Tradisi ini hanya dikenal oleh beberapa sub suku Dayak yang tinggal di pedalaman Kalimantan, seperti suku Dayak Kenyah, Dayak Bahau, Dayak Penan, Dayak Kelabit, Dayak Sa’ban, Dayak Kayan, Dayak Taman, dan Dayak Punan.

Tahap memanjangkan telinga dimulai sejak bayi

Tradisi telingaan aruu dilakukan sejak bayi, yang ditandai dengan ritual mucuk penikng atau penindikan daun telinga.

Namun telinga bayi tidak langsung dipanjangkan, namun akan dipasangi benang sebagai pengganti anting-anting.

Setelah luka tindik kering, maka benang akan diganti dengan diganti dengan pintalan kayu gabus.

Pintalan kayu gabus ini akan diganti dengan yang ukurannya lebih besar setiap seminggu sekali.

Pintalan kayu gabus dipilih karena sifatnya yang akan mengembang saat terkena air, sehingga dapat membuat lubang pada daun telinga juga semakin membesar.

Setelah lubang pada daun telinga cukup besar maka seorang gadis akan dipakaikan belaong atau anting-anting tradisional dari bahan tembaga.

Terdapat dua jenis belaong yang digunakan yaitu hisang semhaa yang dipasang di sekeliling daun telinga dan serta hisang kavaat yang dipasang pada daun telinga.

Secara bertahap, jumlah belaong yang dikenakan akan ditambahkan satu persatu yang membuat lubang pada daun telinga semakin lama akan semakin besar dan panjang.
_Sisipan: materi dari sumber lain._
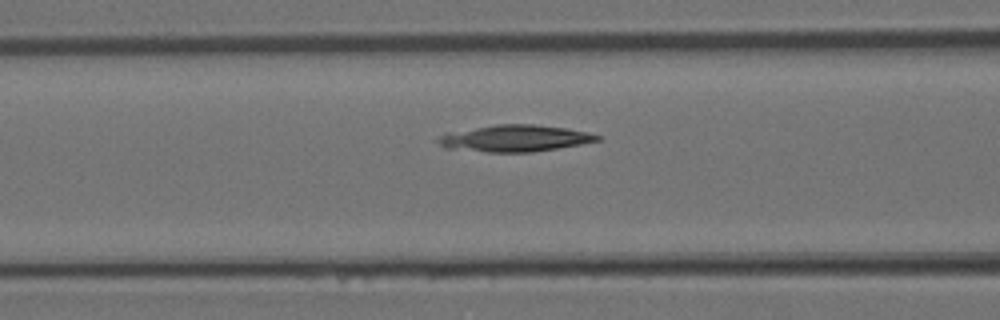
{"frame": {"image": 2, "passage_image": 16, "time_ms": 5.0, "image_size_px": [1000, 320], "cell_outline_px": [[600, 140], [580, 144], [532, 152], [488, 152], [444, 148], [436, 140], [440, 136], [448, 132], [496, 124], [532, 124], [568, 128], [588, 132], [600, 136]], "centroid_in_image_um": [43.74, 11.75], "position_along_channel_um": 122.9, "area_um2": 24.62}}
Penambahan belaong dilakukan sesuai aturan dengan memperhatikan usia dan status sosial pemakainya.

Belaong ini tidak pernah dilepas dan terus dikenakan baik ketika beraktivitas atau tertidur.

Walau begitu, ada batasan dalam ukuran panjang daun telinga yaitu untuk wanita adalah sebatas dada.

Tak hanya jadi simbol kecantikan

Bagi wanita Dayak, semakin panjang daun telinga maka ia akan dipandang memiliki kecantikan baik dari segi fisik maupun sikap.

Dari segi fisik, tentunya panjang daun telinga dan belaong yang dikenakan memiliki daya tarik tersendiri.

Sementara dari segi sikap, telingaan aruu juga menjadi bukti kepatuhan dan kesabaran seseorang dalam mengikuti tradisi nenek moyang.

Selain itu, panjang daun telinga juga menjadi bukti kesanggupan seseorang dalam menahan derita yang membuatnya semakin kuat.

Tradisi yang sudah mulai ditinggalkan

Sayangnya dengan berkembangnya zaman, tradisi telingaan aruu perlahan juga ditinggalkan.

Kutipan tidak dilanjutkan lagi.